Once a person calls the program, that person is offered a ride to a quarantine hotel, where staff takes a temperature reading and performs an intake. The program usually takes over an entire hotel. There are different floors for people who have tested positive, and for people who are suspected to have COVID-19, and categories in between.

The Take Care program also offers other types of support, to connect people who are isolating or quarantining at home with community based organizations and other resources to get the help they may need.

“This includes … making sure that people have food delivered to their doorstep during the time that they’re isolating or quarantining. And then another concern that people have, not surprisingly, is just their financial well-being. So to connect people with paid sick leave … rental advocacy, utilities, medication delivery, really trying to figure out what are going to be the things that get in the way of them being able to safely separate for the full duration and seeing how we can intervene on that.”

So far, the program has housed over 3,500 people at quarantine hotels.

Though the hotel program was initially started as a way to reduce the pressure that hospitals were feeling — by offering an alternative place for people to quarantine, Johnson understands that this service is necessary for people who can’t quarantine safely because of household crowding, and, as the Furman Center’s Ingrid Gould Ellen said, those who cannot work from home.

“I think the other [thing] we just have to keep in mind [about people living in this type of] housing stock is that it’s going to track with a lot of other characteristics, the type of jobs that people have and the risks that they’re exposed to when they have to go to work. And they don’t have the option of working from home, but also compound their risk of contracting COVID and the risk of transmitting it to a loved one in the household.”

Recovery

My family tried to stay at home, but both my parents have jobs that don’t allow them to work remotely. My dad is a handyman, and my mom is a home health aide. My mom was actually furloughed for a while and had to apply for unemployment during the time she was sick. My dad worked through his sickness, even though he shouldn’t have. But he just couldn’t afford to take time off from work.

Everyone in my family, thankfully, recovered.

Ana Cordero’s family is doing a lot better now as well, they were all able to recover, although her mother is still not the same.

“The situation with my mom is just her dealing with fatigue,” Ana said. “But her fatigue is nowhere near as bad as it used to be … so yeah, everyone’s doing a lot better now.”

After living with her boyfriend’s family for a while, Ana and Eric decided to move out on their own and are currently living in a three-bedroom apartment with two of Eric’s cousins — one of whom they took in after she was faced with a situation that left her homeless — an experience Ana could relate to.

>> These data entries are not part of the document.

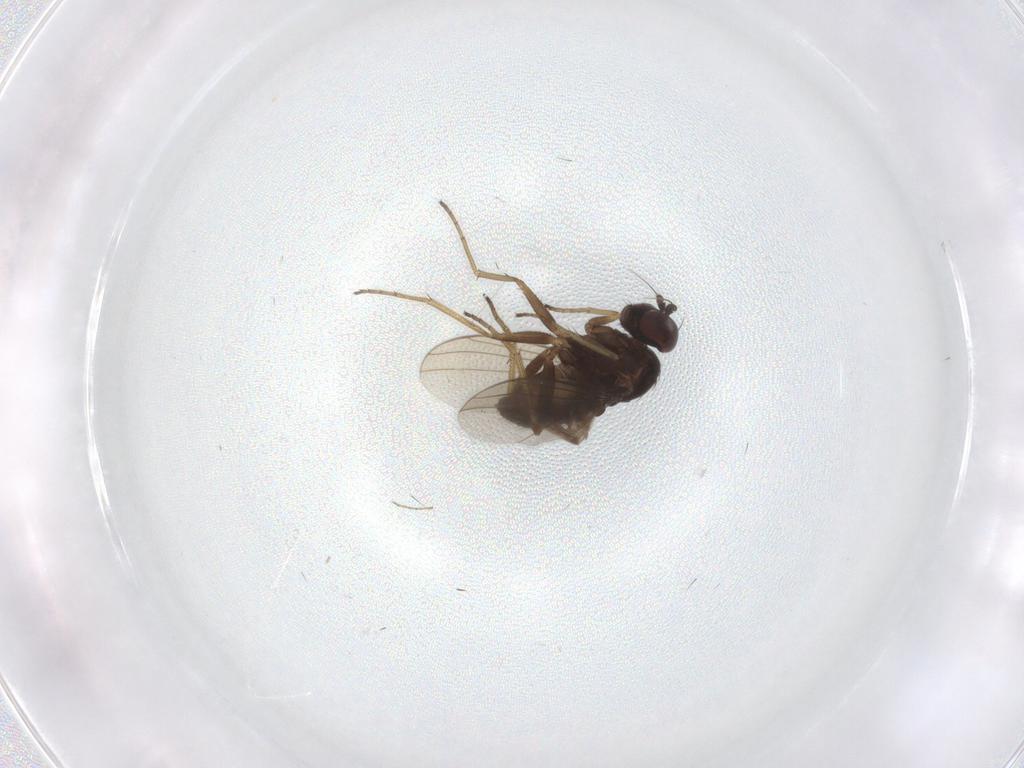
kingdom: Animalia
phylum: Arthropoda
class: Insecta
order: Diptera
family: Dolichopodidae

And although the past few months have been a whirlwind of emotions, she feels like she’s finally made peace with everything that’s happened.

“I definitely do find myself thinking more about it, but I feel calm. I feel a sense of closure now,” Ana said. “The fact that I can help Eric’s cousin overcome this obstacle that’s in her life, where she could very well be in what could be the lowest point in her life. This could be the lowest point in her life, so far. And me being here being able to help her, it brings me a lot of joy to be able to play that role in her life at the moment because … I really would have needed it. I really would have loved for someone to be able to do this for me.”